[Information shown Boundary: Start]

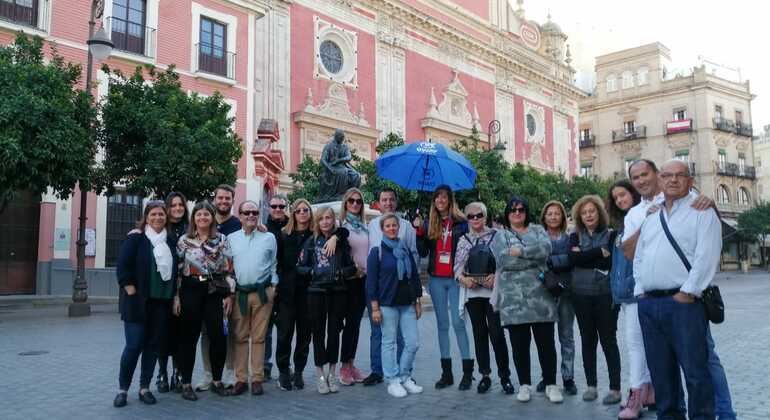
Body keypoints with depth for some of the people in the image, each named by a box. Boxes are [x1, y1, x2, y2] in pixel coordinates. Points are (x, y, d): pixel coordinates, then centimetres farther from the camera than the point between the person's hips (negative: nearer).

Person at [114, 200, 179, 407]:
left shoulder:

[Information shown Boundary: End]

• _Activity_:
Can you turn all of the material above into a Markdown table with the columns Row and Line, giving each nonblank line its own numbered row? Leave out the blank lines and the pictures.

• _Result below_:
| Row | Line |
|---|---|
| 1 | Body keypoints with depth for some of the people in the image, each named by a box. Boxes are [x1, y1, x2, y2] in pixel coordinates. Points are (x, y, d): pixel coordinates, then centimetres farther from the camera than the point between the person's hips (negative: nearer). |
| 2 | Person at [114, 200, 179, 407]: |
| 3 | left shoulder: |